I'm having the same issue with PR #233

This PR breaks those of us who use fasteners instead of the deprecated and not updated since 2015 lockfile module. Both fasteners and oslo.concurrency are recommended replacements:

Note: This package is deprecated. It is highly preferred that instead of using this code base that instead fasteners or oslo.concurrency is used instead.

However, neither of those accepts an expires= argument on their .lock() method interface.

See also https://github.com/ionrock/cachecontrol/issues/109 which I appear to have opened a few years ago. 😁

An alternative referenced there is https://github.com/tox-dev/py-filelock.git - which also does not support the concept of expiry.

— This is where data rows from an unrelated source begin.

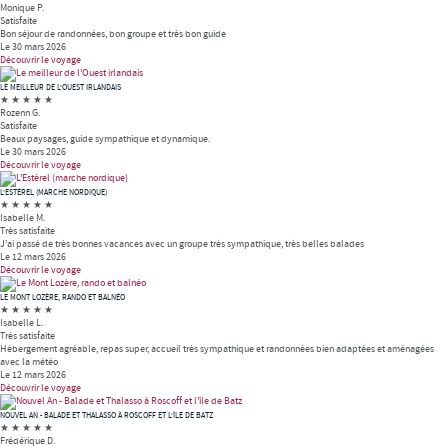
Monique P.
Satisfaite
Bon séjour de randonnées, bon groupe et très bon guide
Le 30 mars 2026
Découvrir le voyage
LE MEILLEUR DE L'OUEST IRLANDAIS
★
★
★
★
★
Rozenn G.
Satisfaite
Beaux paysages, guide sympathique et dynamique.
Le 30 mars 2026
Découvrir le voyage
L'ESTÉREL (MARCHE NORDIQUE)
★
★
★
★
★
Isabelle M.
Très satisfaite
J'ai passé de très bonnes vacances avec un groupe très sympathique, très belles balades
Le 12 mars 2026
Découvrir le voyage
LE MONT LOZÈRE, RANDO ET BALNÉO
★
★
★
★
★
Isabelle L.
Très satisfaite
Hébergement agréable, repas super, accueil très sympathique et randonnées bien adaptées et aménagées
avec la météo
Le 12 mars 2026
Découvrir le voyage
NOUVEL AN - BALADE ET THALASSO À ROSCOFF ET L'ÎLE DE BATZ
★
★
★
★
★
Frédérique D.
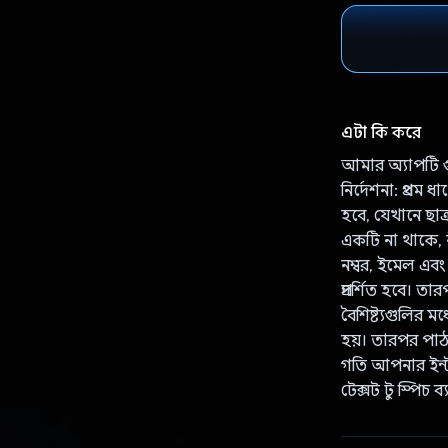
এটা কি করে
আমার অ্যাপটি 
নির্দেশনা: প্রথ
হবে, যেখানে ছাত
একটি না থাকে, 
নম্বর, ইমেল এবং
প্রদর্শিত হবে। 
বৈশিষ্ট্যগুলির ম
হয়। তারপর পাঠা
গতি আপনার ইন্টা
টেক্সট টু স্পিচ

dsully avatar Nov 08 '21 21:11 dsully

i don't know when this was introduced, but this also causes a regression in feed2exec: https://gitlab.com/anarcat/feed2exec/-/issues/22

basically, the set parameter to the cache backend now should expect an expires parameter, which is new. it's not mentioned in the release notes, for what it's worth, and it doesn't seem like a minor version bump signaled the API change either... 0.12.6 worked fine and 0.12.10 (or before?) broke it.

i patched it with: https://gitlab.com/anarcat/feed2exec/-/commit/c5563d093cfd6e86123438cacee9358ac491cbc7.patch

but it would be nice to have a little heads up for things like this. :)

anarcat avatar Dec 10 '21 20:12 anarcat

oh, and thanks for implementing this feature, quite nice!

anarcat avatar Dec 10 '21 20:12 anarcat